Attento al tuo Vicino” con Guè e Jake attacca i mezzi d’informazione come internet, tv e social network e invita gli ascoltatori a uscire e fare esperienze di vita piuttosto che rimanere attaccati ad un computer e giudicare situazioni magari mai vissute.

Altra traccia che ho particolarmente apprezzato è “Biografite” che racconta il percorso da ragazzi a uomini passando per l’adolescenza e poi i problemi dell’età adulta contrapposti alla spensieratezza dei bambini; una canzone da ascoltare con attenzione, ci si può ritrovare.

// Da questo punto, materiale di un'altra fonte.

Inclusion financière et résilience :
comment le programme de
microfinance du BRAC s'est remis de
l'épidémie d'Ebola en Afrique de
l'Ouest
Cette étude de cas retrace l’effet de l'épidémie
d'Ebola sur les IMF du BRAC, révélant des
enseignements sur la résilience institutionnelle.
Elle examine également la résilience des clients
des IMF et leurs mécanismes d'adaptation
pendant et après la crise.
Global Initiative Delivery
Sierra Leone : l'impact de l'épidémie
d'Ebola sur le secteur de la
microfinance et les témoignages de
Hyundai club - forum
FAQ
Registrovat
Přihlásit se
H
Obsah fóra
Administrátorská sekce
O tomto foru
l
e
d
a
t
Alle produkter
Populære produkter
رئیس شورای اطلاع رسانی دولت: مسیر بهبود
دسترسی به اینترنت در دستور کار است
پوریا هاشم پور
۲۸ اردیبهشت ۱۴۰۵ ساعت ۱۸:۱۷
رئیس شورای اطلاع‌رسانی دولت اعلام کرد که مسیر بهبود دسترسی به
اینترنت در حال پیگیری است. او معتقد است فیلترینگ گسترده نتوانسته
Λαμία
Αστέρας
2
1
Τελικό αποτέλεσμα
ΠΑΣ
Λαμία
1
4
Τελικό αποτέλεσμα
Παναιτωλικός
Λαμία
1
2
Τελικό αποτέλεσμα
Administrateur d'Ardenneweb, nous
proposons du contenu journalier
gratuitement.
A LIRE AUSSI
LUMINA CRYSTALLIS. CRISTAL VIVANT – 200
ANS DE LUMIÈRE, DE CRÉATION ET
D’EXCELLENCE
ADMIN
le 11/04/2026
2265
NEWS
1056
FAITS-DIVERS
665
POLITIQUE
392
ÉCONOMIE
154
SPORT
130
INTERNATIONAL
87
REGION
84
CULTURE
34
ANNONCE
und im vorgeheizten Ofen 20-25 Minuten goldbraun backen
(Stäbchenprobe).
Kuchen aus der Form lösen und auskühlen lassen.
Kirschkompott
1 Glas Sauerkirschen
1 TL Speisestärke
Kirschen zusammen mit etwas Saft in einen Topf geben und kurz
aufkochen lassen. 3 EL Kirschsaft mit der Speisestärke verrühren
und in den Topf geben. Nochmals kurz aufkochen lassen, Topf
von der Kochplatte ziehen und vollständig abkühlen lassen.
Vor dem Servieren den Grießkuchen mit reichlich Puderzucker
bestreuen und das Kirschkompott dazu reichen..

In generale è un disco abbastanza buono che, ripeto, parte aggressivo dalla prima canzone per poi forse sfociare nella monotonia in alcune canzoni anche se si sente che sono di produzione pregiata ma per ora il gruppo non ha ancora fatto il salto di qualità che (pare) abbiano fatto i Co’Sang negli ultimi tempi, per questo il bacino d’utenza resta circoscritto principalmente nel Sud-Italia, zona Campania.

Si aspetta la diffusione maggiore con i prossimi lavori perché rispetto a “Spirito e Materia”, album d’esordio sono sicuramente migliorati; ovviamente le collaborazioni e la vicinanza con ‘Ntoni e Luchè non può che fare bene ai 3 napoletani.

I fan apprezzeranno il disco, per il resto del pubblico penso che sia un disco come un altro ma in realtà niente di speciale e come ripeto si attende una risposta più concreta nel prossimo album.